- [Page extract]:
====

Using this methodology, we uncovered four key themes that were present across our Tribes in each study:

  • Mainstream: Tribes that are engaged with mainstream popular culture and are more generic in their interests

  • Cause-Centric: Tribes that coalesce around their interest and passion for a certain cause

  • Gen Z: Tribes that are made of a younger cohort, as reflected in their interests and categories that are most prominent

  • Creatives: Tribes that showcase an interest in the creative arts or are professional creatives themselves

Tribes reflecting these audiences emerged in some capacity across all four charitable causes. Gen Z Tribes, Cultured and Creative Tribes and cause-specific audiences indexing highly throughout. The size and presence of Mainstream audiences throughout reflects the level of engagement and awareness a cause has amongst the wider population.

Measuring fatigue through engagement

We wanted to understand how the engagement of these top audiences has changed over time, especially considering how the pandemic may have affected their engagement. To do this we analysed the same days and events from 2020 to 2022, with fluctuations in audience size acting as a useful metric for engagement and a signal of potential donor fatigue.

Some key insights we found:

  • Across the studies, Cause-Centric and Creatives were the most consistently engaged audiences.

  • Engagement with Cancer charities remained the most consistent over time.

  • Engagement with International Crisis & Poverty causes has grown with more Mainstream audience engagement since Covid.

  • Professionals were most engaged with Environmental causes in 2021 and devoted sustainability Tribes were less engaged.

  • Engagement with Mental Health is on the rise, with 2022 seeing a large peak.

Studying the top audiences across these four charitable causes offers a more holistic understanding of who engages with charities. Charities can use this type of audience insight to activate their key audiences, by building more bespoke messaging and strategies, reaching audiences that are ready to receive them.

The Key Audiences: Who are they and what is changing?

Now, we’ll delve into the top four Tribes within each study to discover:

  • How they differ within each charitable vertical
  • How they have fluctuated over time
  • The key data points that reflect their interests and motivations.


A reflection of engagement: Mainstream audiences are present across all four charitable causes. So, how do we identify a Mainstream audience? It tends to be an audience that is more generic, that clusters around mainstream cultural points of conversation such as Pop Culture, Entertainment and Sport. The prominence of mainstream Tribes is indicative of how widespread the awareness is for each vertical and how entrenched they are within broader culture. These Mainstream audiences are extracted from Fifty’s vast social data set and processed through the Fifty platform to uncover their shared interests, passions and traits, not by us humans.

Each charity vertical still has nuances within its Mainstream audience. Within the Cancer study, for instance, the Mainstream Sports & Entertainment tribe ranks the highest, while Mainstream Brits are the largest tribe within the International Crisis study. Similarly, Mainstream Parents and Middle Class City Dwellers rank amongst the largest Tribes within the Environment and Mental Health studies respectively.

Mainstream Brits are the largest tribe within the International Crisis audience, making up 17% of the entire study.
Mainstream Brits are the largest tribe within the International Crisis audience, making up 17% of the entire study.

====

- [Records shown]:
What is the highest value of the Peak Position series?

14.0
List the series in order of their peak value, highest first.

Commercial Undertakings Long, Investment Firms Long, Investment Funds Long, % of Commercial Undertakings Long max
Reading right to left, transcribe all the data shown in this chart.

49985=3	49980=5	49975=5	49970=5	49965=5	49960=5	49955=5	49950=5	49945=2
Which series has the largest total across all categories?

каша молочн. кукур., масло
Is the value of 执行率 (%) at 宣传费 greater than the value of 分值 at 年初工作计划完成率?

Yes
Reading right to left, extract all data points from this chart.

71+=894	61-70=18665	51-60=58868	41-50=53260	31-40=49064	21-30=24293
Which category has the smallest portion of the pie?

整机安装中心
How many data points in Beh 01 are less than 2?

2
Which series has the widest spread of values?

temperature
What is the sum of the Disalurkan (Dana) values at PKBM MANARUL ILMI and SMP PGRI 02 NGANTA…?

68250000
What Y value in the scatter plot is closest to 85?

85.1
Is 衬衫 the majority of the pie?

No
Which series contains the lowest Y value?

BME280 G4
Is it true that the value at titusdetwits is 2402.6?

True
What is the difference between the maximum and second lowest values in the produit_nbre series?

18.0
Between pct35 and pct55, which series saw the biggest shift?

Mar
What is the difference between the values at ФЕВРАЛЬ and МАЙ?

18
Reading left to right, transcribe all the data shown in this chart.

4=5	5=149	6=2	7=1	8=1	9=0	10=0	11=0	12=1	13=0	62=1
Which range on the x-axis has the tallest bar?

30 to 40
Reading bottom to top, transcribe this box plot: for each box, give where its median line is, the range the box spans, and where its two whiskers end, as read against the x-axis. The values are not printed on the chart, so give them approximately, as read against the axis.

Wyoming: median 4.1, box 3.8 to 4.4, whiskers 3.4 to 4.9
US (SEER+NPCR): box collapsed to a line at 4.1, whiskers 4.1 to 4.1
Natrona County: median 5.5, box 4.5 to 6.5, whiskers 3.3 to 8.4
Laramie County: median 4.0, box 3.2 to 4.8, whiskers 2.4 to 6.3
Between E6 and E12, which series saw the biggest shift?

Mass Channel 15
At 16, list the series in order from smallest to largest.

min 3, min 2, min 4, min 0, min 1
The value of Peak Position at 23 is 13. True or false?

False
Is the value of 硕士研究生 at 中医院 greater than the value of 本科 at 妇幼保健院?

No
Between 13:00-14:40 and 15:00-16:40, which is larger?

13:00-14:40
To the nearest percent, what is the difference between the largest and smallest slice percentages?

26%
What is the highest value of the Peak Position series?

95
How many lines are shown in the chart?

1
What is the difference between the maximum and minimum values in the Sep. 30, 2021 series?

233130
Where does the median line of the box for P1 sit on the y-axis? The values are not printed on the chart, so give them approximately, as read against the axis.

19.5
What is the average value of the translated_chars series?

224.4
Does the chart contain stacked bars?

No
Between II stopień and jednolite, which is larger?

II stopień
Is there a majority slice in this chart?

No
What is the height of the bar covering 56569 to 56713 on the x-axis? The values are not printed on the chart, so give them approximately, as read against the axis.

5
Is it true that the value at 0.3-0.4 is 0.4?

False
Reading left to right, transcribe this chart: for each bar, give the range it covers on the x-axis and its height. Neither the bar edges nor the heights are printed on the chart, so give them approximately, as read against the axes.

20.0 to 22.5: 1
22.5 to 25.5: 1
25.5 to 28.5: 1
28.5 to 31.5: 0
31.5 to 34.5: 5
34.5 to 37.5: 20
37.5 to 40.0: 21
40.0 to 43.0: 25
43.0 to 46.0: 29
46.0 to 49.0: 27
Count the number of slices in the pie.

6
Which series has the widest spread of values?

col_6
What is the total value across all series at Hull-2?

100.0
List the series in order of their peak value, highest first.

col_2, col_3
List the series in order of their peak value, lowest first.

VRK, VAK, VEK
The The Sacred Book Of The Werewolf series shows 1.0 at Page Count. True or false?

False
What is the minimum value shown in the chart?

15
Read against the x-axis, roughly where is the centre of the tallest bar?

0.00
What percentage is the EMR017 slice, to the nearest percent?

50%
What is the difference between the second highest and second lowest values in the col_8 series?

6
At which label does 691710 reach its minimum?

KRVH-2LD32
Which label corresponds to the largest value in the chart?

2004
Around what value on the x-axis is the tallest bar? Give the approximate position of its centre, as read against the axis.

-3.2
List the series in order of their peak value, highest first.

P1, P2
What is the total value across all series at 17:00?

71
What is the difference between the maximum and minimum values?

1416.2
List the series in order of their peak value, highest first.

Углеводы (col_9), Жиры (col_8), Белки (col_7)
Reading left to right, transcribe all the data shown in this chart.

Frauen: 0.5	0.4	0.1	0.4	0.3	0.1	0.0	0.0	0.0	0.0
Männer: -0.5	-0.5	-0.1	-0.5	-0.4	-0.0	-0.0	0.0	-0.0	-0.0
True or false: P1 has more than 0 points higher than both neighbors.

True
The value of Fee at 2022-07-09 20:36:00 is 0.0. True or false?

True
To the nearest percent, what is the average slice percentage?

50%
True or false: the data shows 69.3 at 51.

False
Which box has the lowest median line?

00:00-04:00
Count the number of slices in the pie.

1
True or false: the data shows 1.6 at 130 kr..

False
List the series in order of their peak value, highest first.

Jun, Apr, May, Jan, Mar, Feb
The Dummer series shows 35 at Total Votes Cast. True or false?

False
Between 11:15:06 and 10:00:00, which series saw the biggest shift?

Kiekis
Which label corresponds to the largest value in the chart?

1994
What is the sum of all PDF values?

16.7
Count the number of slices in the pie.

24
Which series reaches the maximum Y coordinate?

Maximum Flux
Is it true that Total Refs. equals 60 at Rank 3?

====

- [Task instructions]:
a. Answer these questions from the text on charity audiences above, one line each:
(i) Which tribe ranks highest within the Cancer study?
(ii) Which two audiences were the most consistently engaged across the studies?
(iii) Over which years were the same days and events analyzed?
b. Return the passage of the text on charity audiences above between "Tribes reflecting these" and "consistently engaged audiences.", inclusive.
c. Based on the text on charity audiences above, say whether each statement agrees with it, answering yes or no and quoting the words that decide:
(i) Engagement with Mental Health declined in 2022.
(ii) Mainstream Brits make up 17% of the International Crisis study.
(iii) Devoted sustainability Tribes were the audience most engaged with Environmental causes in 2021.

- [Your responses]:
a.
(i) Mainstream Sports & Entertainment
(ii) Cause-Centric and Creatives
(iii) 2020 to 2022

b.
Tribes reflecting these audiences emerged in some capacity across all four charitable causes. Gen Z Tribes, Cultured and Creative Tribes and cause-specific audiences indexing highly throughout. The size and presence of Mainstream audiences throughout reflects the level of engagement and awareness a cause has amongst the wider population.

Measuring fatigue through engagement

We wanted to understand how the engagement of these top audiences has changed over time, especially considering how the pandemic may have affected their engagement. To do this we analysed the same days and events from 2020 to 2022, with fluctuations in audience size acting as a useful metric for engagement and a signal of potential donor fatigue.

Some key insights we found:

  • Across the studies, Cause-Centric and Creatives were the most consistently engaged audiences.

c.
(i) No: "Engagement with Mental Health is on the rise, with 2022 seeing a large peak."
(ii) Yes: "Mainstream Brits are the largest tribe within the International Crisis audience, making up 17% of the entire study."
(iii) No: "Professionals were most engaged with Environmental causes in 2021 and devoted sustainability Tribes were less engaged."